Supplied passage below:

One final factor that is making it more difficult to restructure local services is recruitment – a system with fewer delayed transfers of care would have greater capacity to treat people in their own homes. This is not possible without larger teams of social care and district nurses, but local providers struggle to fill these posts. It is believed that part of the reason for this is that Oxfordshire is a relatively affluent part of England, and it is difficult to attract local people into low-paid, under-valued jobs.

The council has outsourced all its social care provision, so cannot control the issue directly. HSJ understands officials are working with providers on workforce strategies. Meanwhile Oxford Health is reviewing its recruitment processes – simply placing an advert on NHS Jobs has not been enough to attract a sufficient volume of suitable candidates – and bringing in new, more flexible contracts to enable them to bring in more staff when they need to. Both bodies are working to find ways of making those traditionally low-status jobs more valued – but without paying them more.

Pooled budgets

The best hope in the Oxfordshire health economy rests on plans to pool health and social care spending. The move has been agreed in principle by the CCG and the council and if all goes well could be implemented in some form by the beginning of 2013-14.

End of Supplied passage.
Source information below:

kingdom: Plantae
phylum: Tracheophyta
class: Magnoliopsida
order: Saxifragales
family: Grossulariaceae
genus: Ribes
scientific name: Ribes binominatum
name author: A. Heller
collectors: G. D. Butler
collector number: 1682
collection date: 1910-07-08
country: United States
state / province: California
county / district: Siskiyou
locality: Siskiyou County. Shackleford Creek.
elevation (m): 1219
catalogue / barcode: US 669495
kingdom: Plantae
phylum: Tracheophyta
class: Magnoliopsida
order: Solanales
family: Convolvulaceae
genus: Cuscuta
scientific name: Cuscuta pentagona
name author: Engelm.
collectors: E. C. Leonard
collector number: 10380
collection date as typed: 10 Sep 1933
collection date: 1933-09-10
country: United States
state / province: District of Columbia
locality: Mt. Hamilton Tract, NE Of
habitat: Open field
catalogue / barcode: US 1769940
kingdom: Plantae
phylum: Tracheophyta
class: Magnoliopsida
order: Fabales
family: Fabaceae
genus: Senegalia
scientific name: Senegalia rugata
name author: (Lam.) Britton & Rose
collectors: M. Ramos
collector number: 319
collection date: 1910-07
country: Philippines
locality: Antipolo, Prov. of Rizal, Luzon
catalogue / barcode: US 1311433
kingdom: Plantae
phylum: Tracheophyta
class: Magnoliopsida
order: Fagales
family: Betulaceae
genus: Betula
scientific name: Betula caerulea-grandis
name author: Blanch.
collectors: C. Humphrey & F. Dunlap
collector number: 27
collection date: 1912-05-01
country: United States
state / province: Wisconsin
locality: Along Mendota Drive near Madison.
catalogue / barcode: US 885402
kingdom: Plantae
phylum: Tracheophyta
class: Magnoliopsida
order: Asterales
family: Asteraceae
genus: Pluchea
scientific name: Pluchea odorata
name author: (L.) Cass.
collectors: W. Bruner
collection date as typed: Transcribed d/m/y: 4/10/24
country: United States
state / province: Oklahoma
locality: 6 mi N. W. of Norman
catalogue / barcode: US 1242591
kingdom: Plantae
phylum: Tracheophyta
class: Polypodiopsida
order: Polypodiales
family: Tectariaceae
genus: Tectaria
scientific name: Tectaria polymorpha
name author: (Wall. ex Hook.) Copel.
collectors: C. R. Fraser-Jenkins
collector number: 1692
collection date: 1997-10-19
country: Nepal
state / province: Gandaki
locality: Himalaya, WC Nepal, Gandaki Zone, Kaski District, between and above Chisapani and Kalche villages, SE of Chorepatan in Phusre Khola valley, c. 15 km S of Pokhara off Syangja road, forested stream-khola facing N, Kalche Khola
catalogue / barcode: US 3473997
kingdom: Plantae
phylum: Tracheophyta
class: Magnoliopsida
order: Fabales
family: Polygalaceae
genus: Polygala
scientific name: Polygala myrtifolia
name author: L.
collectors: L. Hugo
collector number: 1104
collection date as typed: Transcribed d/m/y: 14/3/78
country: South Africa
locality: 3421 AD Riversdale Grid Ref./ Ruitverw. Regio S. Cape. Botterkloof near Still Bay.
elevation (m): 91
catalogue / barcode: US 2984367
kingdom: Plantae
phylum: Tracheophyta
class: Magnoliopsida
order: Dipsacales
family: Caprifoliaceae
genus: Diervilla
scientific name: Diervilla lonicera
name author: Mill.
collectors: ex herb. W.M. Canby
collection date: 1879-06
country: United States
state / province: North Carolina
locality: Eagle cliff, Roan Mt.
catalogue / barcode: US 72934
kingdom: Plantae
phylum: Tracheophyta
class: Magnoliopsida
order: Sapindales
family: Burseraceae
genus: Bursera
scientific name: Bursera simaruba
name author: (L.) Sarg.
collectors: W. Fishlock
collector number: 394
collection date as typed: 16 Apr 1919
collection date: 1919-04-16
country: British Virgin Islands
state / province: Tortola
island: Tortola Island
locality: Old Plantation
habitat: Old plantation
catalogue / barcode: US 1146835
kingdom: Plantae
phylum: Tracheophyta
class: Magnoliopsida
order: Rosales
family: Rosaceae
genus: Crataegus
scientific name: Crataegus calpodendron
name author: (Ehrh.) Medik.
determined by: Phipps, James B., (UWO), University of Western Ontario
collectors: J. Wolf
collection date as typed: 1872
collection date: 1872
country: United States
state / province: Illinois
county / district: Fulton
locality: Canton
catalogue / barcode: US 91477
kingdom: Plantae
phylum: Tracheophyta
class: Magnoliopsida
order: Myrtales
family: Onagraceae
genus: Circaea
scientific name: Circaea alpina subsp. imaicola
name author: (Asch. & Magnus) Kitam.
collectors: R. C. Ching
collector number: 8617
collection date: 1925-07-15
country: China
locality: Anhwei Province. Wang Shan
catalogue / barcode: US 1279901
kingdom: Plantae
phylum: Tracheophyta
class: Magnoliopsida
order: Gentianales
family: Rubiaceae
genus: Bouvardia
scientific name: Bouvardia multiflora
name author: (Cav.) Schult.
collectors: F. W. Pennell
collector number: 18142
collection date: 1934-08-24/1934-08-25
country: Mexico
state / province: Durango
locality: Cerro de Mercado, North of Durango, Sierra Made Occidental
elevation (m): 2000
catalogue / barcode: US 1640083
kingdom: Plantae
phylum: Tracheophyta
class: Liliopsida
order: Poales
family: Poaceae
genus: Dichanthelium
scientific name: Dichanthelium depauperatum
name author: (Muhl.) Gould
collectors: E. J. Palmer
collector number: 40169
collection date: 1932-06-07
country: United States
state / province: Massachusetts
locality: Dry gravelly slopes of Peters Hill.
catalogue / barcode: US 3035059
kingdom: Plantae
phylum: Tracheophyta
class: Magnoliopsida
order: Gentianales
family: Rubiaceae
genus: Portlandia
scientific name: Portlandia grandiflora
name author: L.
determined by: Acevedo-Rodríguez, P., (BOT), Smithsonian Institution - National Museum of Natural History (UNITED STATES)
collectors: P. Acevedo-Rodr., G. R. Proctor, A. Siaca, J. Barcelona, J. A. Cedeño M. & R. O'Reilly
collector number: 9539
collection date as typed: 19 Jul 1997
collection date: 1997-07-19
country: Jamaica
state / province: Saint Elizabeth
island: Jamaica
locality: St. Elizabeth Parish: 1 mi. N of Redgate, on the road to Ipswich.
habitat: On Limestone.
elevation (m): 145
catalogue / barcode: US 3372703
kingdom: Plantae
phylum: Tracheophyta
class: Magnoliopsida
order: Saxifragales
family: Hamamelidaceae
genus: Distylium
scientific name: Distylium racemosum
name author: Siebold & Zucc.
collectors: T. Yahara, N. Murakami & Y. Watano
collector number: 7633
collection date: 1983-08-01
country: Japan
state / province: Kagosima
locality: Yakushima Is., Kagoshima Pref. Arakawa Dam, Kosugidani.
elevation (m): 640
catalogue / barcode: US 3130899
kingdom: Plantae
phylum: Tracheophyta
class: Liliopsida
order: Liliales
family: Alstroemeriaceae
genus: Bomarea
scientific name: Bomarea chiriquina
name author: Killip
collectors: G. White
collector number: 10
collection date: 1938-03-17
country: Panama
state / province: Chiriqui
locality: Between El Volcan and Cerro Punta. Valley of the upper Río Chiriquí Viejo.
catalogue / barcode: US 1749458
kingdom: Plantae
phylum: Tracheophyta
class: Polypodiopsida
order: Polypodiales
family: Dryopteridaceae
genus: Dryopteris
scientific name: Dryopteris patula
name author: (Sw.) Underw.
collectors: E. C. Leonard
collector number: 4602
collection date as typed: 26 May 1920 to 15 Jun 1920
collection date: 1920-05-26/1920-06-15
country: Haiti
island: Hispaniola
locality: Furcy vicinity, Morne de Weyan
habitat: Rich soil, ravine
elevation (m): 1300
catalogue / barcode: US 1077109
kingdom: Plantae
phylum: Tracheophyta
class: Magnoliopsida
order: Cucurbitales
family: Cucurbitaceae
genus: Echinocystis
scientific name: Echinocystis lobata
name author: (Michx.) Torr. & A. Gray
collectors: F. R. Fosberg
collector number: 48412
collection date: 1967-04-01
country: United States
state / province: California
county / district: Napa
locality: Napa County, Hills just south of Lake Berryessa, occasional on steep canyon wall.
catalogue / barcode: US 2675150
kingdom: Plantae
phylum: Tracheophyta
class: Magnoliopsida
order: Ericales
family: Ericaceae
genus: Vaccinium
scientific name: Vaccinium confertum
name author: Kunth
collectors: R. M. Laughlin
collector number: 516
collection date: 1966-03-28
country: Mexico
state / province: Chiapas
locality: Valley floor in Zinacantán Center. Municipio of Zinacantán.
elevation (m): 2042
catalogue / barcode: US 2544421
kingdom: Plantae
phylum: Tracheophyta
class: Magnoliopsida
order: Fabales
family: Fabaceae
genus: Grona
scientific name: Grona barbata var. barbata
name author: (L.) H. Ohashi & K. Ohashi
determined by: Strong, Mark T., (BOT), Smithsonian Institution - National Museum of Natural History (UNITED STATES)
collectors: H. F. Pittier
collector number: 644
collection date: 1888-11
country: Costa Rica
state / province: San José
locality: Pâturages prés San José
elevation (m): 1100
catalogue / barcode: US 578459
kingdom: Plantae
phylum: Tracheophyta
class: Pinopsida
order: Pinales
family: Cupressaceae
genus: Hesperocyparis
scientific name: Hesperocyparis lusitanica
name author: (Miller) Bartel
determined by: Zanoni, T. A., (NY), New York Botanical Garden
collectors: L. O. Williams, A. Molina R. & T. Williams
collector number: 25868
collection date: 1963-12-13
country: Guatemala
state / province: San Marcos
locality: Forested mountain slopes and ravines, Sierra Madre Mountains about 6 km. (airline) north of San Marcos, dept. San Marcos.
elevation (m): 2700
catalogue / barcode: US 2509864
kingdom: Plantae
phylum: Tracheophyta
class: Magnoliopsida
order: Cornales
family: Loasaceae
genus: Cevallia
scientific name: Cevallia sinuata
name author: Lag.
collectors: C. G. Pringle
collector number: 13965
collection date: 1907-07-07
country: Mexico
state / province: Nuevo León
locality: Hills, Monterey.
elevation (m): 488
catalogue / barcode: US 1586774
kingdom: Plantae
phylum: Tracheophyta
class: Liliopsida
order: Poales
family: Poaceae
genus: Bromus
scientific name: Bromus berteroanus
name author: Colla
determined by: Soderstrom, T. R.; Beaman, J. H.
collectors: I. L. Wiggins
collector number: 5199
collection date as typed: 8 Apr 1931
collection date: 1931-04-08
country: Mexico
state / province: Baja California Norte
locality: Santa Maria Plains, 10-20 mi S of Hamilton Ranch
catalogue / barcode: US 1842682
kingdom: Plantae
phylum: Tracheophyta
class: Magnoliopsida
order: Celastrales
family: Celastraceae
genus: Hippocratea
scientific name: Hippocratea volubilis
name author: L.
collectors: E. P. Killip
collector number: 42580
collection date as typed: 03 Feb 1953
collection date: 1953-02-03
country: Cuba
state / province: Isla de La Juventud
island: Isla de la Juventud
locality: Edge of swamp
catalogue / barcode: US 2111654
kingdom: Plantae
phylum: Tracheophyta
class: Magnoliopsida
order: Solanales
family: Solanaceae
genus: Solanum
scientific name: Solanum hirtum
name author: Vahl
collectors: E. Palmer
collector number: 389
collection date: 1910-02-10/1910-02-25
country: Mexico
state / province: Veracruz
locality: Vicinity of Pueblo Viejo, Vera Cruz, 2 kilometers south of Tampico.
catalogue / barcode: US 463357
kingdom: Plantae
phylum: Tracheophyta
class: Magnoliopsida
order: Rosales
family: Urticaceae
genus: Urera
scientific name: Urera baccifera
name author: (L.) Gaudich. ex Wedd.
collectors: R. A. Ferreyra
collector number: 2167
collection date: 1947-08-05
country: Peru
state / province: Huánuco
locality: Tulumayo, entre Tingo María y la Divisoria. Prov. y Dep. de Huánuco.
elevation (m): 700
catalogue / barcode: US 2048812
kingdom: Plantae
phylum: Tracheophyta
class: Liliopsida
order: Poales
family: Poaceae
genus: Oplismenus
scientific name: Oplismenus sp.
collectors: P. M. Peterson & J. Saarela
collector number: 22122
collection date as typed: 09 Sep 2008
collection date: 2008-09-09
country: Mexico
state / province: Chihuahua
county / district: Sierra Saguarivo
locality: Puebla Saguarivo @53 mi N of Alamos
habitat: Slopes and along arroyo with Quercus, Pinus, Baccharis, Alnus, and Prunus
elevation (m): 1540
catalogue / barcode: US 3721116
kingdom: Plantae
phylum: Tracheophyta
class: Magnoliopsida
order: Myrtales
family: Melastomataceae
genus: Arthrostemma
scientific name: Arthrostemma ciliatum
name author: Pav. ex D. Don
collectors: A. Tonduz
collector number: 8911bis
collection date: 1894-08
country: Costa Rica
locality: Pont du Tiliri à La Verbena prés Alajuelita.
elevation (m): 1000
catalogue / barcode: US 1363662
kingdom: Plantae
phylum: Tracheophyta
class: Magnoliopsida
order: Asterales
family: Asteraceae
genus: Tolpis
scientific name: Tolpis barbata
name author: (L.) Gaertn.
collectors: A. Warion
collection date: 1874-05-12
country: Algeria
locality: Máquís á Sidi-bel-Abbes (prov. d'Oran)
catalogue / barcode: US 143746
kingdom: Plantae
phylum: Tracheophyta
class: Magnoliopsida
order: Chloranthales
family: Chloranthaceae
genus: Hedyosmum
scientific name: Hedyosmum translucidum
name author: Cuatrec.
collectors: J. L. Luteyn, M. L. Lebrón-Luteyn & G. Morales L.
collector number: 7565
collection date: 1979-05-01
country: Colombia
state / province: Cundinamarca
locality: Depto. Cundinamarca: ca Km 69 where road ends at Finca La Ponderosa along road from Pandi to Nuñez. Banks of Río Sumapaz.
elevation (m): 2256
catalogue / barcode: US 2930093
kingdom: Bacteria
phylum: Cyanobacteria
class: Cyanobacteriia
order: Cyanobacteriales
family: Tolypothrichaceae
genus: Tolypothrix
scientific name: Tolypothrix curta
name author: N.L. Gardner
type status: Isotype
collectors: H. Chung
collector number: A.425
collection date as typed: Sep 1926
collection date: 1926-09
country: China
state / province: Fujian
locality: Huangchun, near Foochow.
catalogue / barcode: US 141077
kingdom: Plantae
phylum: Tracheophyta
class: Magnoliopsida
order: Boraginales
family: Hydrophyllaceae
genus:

End of Source information.

## Directions:
1 - Summarize the passage on Oxfordshire health and social care in two sentences.
2 - In the passage on Oxfordshire health and social care, why can the council not control the recruitment issue directly?
3 - Go on with the passage on Oxfordshire health and social care, picking up after its final sentence about pooling health and social care spending.
The lines serve no purpose here.

## Set of answers:
1 - Recruitment problems, partly blamed on Oxfordshire's relative affluence, make it hard to build the larger teams of social care staff and district nurses needed to treat more people at home. The council, which has outsourced all social care, is working with providers on workforce strategies, Oxford Health is reviewing recruitment and introducing more flexible contracts, and the best hope lies in plans to pool health and social care spending, agreed in principle and possibly implemented in some form by the beginning of 2013-14.

2 - It has outsourced all its social care provision.

3 -
Even the best case scenario – that a pooled budget is created to be spent on home care services that enable older patients to be transferred quickly out of the acute sector, could prove controversial. It is widely expected that social care budgets will be squeezed harder over the coming years than NHS funding. That means that each year the NHS contribution to the pooled budget will get proportionally bigger - local acute clinicians might justifiably feel that their services are being shrunk to bail out social care and community services. Managers sensibly argue that acute doctors do not want to be caring for people who do not medically need to be there, let alone working in a system that does not act in patients’ best interests. When hospital wards begin to shut, it will be possible to see how well local leaders have been able to influence the local culture among clinicians.

Health and social care budgets were “aligned” throughout the last couple of years as delayed transfers problem worsened. Alignment failed because ultimately the council and the NHS retained accountability for their separate revenue streams and services.

It is believed that a pooled budget would enable greater integration of health and social care services by making joint commissioning much easier. It should also remove any residual perverse financial incentives which in theory pull against the stated intention to use all local services to the benefit of patients. Under a pooled financial arrangement, for example, there would be no disincentive for social care to take a patient as early as possible, unlike currently where each day’s delay saves those services money.

However necessary budget-pooling seems, it is not yet a certainty. All the important details, such as who would hold the budget and who would be accountable for it still have to be worked out. It is also yet to be decided exactly which funds would be involved, although it has been agreed to pool cash for older people but not funding for services for physical disability.

Currently £130m sits in the aligned budgets, around £40m of which is from the NHS. However commissioners will not agree to pooling unless they are convinced that the budgets relate to the populations who are most at risk of delayed transfers. At the moment, they are not sure.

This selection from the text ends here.